§ **Problem description**
Lay out the items from their first line through the line containing "bloom: size 13.65%, threshold" as a Markdown table with the columns No. and Item line, numbering each line and omitting blank lines.

§ **Extracted data**
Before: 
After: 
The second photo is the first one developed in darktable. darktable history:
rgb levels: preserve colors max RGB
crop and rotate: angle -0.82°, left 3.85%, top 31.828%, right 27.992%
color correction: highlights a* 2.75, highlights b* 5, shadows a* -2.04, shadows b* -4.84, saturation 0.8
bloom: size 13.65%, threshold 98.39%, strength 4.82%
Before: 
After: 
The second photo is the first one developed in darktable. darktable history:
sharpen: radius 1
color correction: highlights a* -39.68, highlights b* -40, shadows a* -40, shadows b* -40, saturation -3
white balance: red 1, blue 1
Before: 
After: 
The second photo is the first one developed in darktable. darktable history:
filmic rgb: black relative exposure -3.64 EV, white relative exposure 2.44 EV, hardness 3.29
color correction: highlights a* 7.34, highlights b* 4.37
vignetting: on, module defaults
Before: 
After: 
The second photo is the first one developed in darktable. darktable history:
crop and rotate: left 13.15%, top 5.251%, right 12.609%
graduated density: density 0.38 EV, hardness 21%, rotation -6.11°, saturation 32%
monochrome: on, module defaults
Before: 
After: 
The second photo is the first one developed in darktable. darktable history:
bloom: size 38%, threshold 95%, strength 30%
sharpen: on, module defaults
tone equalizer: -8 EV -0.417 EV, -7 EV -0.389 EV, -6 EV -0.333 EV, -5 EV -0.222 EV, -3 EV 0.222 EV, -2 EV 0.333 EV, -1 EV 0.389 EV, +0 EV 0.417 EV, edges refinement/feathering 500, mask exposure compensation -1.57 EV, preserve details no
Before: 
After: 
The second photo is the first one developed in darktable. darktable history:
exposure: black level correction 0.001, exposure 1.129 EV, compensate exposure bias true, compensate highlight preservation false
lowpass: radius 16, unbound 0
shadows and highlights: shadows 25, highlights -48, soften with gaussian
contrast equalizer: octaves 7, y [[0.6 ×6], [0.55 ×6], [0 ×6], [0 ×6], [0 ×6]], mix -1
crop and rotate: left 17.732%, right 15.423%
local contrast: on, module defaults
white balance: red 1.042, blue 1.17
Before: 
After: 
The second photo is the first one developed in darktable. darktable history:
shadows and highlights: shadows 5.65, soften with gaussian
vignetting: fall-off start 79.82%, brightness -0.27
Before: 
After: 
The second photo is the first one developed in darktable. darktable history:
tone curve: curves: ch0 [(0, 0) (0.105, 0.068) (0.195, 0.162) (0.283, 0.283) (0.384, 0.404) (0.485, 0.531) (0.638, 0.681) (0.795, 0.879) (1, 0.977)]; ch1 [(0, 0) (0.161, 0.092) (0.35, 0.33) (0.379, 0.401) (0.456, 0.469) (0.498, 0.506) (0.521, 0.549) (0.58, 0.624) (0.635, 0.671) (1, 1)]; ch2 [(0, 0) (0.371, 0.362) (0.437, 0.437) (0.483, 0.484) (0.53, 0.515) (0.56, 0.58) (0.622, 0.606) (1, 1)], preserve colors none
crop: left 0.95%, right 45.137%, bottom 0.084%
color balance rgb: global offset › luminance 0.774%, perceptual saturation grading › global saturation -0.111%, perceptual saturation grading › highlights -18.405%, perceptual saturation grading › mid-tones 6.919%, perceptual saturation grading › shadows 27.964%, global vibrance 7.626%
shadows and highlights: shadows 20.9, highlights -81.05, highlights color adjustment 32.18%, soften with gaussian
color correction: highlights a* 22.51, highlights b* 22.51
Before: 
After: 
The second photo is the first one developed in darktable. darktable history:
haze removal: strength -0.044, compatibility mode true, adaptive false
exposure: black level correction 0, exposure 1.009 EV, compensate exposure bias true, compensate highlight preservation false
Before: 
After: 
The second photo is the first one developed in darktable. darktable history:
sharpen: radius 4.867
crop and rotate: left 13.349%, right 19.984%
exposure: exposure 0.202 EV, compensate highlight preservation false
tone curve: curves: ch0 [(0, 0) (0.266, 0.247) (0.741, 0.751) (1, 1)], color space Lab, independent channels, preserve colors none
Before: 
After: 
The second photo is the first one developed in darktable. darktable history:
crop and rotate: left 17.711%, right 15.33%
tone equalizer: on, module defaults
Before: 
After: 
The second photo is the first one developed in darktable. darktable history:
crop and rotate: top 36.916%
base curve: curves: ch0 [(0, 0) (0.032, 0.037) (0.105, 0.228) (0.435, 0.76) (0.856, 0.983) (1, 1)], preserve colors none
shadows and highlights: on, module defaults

§ **Task answer**
| No. | Item line |
|---|---|
| 1 | Before:  |
| 2 | After:  |
| 3 | The second photo is the first one developed in darktable. darktable history: |
| 4 | rgb levels: preserve colors max RGB |
| 5 | crop and rotate: angle -0.82°, left 3.85%, top 31.828%, right 27.992% |
| 6 | color correction: highlights a* 2.75, highlights b* 5, shadows a* -2.04, shadows b* -4.84, saturation 0.8 |
| 7 | bloom: size 13.65%, threshold 98.39%, strength 4.82% |